*Task requirements*
This exercise needs the complete data reproduced exactly.

*Data supplied*
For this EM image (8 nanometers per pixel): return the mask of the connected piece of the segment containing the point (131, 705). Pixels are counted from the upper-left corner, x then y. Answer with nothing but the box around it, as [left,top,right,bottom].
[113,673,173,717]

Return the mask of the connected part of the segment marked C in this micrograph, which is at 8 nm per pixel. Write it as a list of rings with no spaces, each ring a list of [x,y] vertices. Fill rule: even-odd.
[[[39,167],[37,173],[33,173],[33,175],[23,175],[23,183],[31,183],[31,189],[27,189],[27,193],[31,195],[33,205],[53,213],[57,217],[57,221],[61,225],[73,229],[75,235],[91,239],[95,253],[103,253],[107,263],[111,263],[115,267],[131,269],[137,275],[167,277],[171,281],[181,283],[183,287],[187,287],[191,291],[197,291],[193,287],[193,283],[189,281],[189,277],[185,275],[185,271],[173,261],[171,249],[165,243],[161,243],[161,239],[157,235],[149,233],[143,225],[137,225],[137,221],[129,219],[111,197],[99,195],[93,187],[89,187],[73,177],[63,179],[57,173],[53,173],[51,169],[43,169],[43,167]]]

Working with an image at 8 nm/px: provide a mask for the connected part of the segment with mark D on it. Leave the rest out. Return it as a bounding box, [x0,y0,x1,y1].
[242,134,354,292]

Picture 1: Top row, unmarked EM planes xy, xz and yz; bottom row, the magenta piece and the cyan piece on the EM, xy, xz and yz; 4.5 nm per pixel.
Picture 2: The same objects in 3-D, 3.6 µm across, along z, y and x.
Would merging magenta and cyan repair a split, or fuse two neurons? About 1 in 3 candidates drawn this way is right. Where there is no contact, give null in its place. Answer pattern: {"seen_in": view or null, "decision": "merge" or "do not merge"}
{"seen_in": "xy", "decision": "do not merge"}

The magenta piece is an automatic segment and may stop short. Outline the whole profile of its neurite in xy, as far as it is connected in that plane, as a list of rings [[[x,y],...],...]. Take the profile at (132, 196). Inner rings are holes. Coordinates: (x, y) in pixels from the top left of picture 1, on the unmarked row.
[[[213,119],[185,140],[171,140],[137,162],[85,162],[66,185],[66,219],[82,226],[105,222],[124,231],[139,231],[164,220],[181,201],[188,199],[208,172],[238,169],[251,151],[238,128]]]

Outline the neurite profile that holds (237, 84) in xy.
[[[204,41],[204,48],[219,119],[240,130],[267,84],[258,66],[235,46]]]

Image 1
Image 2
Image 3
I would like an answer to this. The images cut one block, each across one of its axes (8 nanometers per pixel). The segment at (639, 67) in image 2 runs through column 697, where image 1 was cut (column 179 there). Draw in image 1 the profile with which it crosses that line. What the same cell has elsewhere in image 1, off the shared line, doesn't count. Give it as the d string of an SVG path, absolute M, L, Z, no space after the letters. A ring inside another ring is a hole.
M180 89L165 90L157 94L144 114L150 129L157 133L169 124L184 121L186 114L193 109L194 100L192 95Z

*The completed task*
For this EM image (8 nanometers per pixel): return the mask of the connected piece of the segment containing the point (131, 705). Pixels are counted from the upper-left corner, x then y. Answer with nothing but the box around it, as [left,top,right,bottom].
[113,673,173,717]

Return the mask of the connected part of the segment marked C in this micrograph, which is at 8 nm per pixel. Write it as a list of rings with no spaces, each ring a list of [x,y] vertices. Fill rule: even-odd.
[[[39,167],[37,173],[33,173],[33,175],[23,175],[23,183],[31,183],[31,189],[27,189],[27,193],[31,195],[33,205],[53,213],[57,217],[57,221],[61,225],[73,229],[75,235],[91,239],[95,253],[103,253],[107,263],[111,263],[115,267],[131,269],[137,275],[167,277],[171,281],[181,283],[183,287],[187,287],[191,291],[197,291],[193,287],[193,283],[189,281],[189,277],[185,275],[185,271],[173,261],[171,249],[165,243],[161,243],[161,239],[157,235],[149,233],[143,225],[137,225],[137,221],[129,219],[111,197],[99,195],[93,187],[89,187],[73,177],[63,179],[57,173],[53,173],[51,169],[43,169],[43,167]]]

Working with an image at 8 nm/px: provide a mask for the connected part of the segment with mark D on it. Leave the rest out. Return it as a bounding box, [x0,y0,x1,y1].
[242,134,354,292]

Picture 1: Top row, unmarked EM planes xy, xz and yz; bottom row, the magenta piece and the cyan piece on the EM, xy, xz and yz; 4.5 nm per pixel.
Picture 2: The same objects in 3-D, 3.6 µm across, along z, y and x.
Would merging magenta and cyan repair a split, or fuse two neurons? About 1 in 3 candidates drawn this way is right. Where there is no contact, give null in its place. Answer pattern: {"seen_in": view or null, "decision": "merge" or "do not merge"}
{"seen_in": "xy", "decision": "do not merge"}

The magenta piece is an automatic segment and may stop short. Outline the whole profile of its neurite in xy, as far as it is connected in that plane, as a list of rings [[[x,y],...],...]. Take the profile at (132, 196). Inner rings are holes. Coordinates: (x, y) in pixels from the top left of picture 1, on the unmarked row.
[[[213,119],[185,140],[171,140],[137,162],[85,162],[66,185],[66,219],[82,226],[105,222],[124,231],[139,231],[164,220],[181,201],[188,199],[208,172],[238,169],[251,151],[238,128]]]

Outline the neurite profile that holds (237, 84) in xy.
[[[204,41],[204,48],[219,119],[240,130],[267,84],[258,66],[235,46]]]

Image 1
Image 2
Image 3
I would like an answer to this. The images cut one block, each across one of its axes (8 nanometers per pixel). The segment at (639, 67) in image 2 runs through column 697, where image 1 was cut (column 179 there). Draw in image 1 the profile with which it crosses that line. What the same cell has elsewhere in image 1, off the shared line, doesn't count. Give it as the d string of an SVG path, absolute M, L, Z, no space after the letters. A ring inside another ring is a hole.
M180 89L165 90L157 94L144 114L150 129L157 133L169 124L184 121L186 114L193 109L194 100L192 95Z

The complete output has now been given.